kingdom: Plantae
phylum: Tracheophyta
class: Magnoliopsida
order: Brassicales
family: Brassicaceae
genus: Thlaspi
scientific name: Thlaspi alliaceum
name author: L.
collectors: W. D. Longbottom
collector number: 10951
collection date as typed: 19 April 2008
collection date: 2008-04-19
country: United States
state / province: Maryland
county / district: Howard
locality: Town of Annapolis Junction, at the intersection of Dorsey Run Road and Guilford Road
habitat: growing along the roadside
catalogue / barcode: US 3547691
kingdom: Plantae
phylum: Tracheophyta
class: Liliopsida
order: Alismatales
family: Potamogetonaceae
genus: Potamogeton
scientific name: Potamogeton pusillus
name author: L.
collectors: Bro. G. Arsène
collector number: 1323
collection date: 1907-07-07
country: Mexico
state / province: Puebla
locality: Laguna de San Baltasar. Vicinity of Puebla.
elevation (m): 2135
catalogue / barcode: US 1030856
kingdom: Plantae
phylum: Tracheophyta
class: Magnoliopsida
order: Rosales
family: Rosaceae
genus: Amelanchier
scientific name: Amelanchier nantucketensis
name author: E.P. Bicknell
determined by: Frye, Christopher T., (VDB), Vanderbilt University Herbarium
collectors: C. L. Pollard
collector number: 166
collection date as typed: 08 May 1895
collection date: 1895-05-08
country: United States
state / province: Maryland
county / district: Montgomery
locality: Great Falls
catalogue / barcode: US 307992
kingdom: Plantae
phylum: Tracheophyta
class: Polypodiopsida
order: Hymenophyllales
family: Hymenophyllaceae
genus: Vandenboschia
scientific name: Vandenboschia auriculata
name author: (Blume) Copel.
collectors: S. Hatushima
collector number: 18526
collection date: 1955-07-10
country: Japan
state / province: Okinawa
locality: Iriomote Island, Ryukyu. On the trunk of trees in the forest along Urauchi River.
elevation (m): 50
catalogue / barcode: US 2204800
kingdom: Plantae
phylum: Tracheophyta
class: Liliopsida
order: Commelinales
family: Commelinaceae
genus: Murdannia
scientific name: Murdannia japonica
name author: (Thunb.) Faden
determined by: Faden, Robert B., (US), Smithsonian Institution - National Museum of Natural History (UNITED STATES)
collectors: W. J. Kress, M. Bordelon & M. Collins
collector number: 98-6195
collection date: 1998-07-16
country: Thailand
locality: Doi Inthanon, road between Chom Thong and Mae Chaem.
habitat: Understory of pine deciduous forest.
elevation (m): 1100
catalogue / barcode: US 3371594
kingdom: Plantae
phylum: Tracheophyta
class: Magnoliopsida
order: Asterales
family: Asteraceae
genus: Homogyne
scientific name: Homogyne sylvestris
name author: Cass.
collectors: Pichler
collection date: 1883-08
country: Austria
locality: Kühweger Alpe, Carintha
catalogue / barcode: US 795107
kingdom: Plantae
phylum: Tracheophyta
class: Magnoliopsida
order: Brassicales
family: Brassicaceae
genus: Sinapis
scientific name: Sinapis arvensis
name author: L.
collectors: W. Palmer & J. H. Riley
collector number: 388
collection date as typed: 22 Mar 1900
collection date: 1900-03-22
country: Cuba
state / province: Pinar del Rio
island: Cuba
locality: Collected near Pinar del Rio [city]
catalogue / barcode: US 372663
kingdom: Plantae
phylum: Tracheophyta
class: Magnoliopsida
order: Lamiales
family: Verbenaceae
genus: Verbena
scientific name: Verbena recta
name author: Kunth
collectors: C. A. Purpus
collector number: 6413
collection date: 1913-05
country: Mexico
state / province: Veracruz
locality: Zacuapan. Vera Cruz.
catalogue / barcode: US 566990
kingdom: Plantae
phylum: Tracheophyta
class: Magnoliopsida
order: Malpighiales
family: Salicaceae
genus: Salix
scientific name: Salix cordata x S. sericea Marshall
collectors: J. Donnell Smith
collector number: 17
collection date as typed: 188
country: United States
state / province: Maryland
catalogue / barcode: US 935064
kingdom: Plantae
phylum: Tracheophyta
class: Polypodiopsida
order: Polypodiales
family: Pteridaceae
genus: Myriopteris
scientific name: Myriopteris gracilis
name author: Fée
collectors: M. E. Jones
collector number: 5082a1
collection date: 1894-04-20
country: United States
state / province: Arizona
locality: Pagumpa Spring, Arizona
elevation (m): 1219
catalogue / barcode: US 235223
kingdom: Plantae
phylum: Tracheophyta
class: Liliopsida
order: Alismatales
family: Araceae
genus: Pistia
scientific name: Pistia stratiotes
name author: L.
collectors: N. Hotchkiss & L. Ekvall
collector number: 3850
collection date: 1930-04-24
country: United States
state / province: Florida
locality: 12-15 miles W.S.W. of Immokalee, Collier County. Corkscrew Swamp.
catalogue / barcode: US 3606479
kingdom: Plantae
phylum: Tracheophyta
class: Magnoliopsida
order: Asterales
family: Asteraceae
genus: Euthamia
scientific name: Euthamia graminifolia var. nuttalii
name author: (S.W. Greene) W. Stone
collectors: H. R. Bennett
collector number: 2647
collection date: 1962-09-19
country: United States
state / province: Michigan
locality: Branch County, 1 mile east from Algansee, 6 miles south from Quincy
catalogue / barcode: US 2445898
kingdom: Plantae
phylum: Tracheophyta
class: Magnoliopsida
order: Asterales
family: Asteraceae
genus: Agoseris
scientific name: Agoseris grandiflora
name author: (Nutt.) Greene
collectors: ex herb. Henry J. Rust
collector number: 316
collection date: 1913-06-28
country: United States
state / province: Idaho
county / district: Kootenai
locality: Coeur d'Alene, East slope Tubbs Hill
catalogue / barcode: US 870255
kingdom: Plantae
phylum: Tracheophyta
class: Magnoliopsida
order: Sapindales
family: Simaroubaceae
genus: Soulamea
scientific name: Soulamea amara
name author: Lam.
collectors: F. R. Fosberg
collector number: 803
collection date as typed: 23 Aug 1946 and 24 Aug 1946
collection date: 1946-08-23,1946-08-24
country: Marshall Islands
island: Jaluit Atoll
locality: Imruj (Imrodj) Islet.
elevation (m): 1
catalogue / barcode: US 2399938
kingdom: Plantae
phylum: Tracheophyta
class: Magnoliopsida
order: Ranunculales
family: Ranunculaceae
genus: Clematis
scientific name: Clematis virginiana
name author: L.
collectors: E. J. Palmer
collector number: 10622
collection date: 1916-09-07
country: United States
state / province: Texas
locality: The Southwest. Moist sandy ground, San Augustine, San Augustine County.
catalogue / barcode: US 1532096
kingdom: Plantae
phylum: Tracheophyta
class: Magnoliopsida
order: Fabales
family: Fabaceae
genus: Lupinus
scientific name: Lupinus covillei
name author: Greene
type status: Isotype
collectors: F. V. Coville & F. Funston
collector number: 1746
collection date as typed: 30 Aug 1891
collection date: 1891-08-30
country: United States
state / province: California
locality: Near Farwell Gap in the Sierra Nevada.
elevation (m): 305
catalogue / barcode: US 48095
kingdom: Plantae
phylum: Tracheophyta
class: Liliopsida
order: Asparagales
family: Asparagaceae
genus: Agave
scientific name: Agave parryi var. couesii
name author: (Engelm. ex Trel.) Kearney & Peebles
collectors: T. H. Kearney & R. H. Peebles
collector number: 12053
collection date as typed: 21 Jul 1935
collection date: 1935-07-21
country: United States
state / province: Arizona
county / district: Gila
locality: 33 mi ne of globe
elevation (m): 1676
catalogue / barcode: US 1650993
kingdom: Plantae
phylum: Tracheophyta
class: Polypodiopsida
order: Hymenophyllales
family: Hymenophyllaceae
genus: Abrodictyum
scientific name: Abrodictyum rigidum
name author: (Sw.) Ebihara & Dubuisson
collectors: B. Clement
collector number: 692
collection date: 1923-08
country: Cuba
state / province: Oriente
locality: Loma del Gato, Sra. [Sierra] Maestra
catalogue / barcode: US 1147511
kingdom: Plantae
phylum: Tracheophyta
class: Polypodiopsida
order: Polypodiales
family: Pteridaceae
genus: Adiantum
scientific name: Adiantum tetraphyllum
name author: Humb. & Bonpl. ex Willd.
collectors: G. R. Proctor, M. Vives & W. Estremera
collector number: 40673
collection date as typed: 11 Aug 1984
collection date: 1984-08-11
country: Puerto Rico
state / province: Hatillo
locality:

EXERCISE:
Count the lines in the records above that contain the string "elevation". Give only the number.

REPLY TO THE TASK:
7